● **Exercise directions**: Repeat the data verbatim.

● **Dataset entries**:
§

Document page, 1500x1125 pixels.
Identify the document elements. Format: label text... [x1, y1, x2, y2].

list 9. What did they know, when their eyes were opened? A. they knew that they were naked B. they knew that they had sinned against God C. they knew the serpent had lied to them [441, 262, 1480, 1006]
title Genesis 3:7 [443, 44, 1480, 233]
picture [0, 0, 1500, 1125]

§

● **Answer to the problem**:
Document page, 1500x1125 pixels.
Identify the document elements. Format: label text... [x1, y1, x2, y2].

list 9. What did they know, when their eyes were opened? A. they knew that they were naked B. they knew that they had sinned against God C. they knew the serpent had lied to them [441, 262, 1480, 1006]
title Genesis 3:7 [443, 44, 1480, 233]
picture [0, 0, 1500, 1125]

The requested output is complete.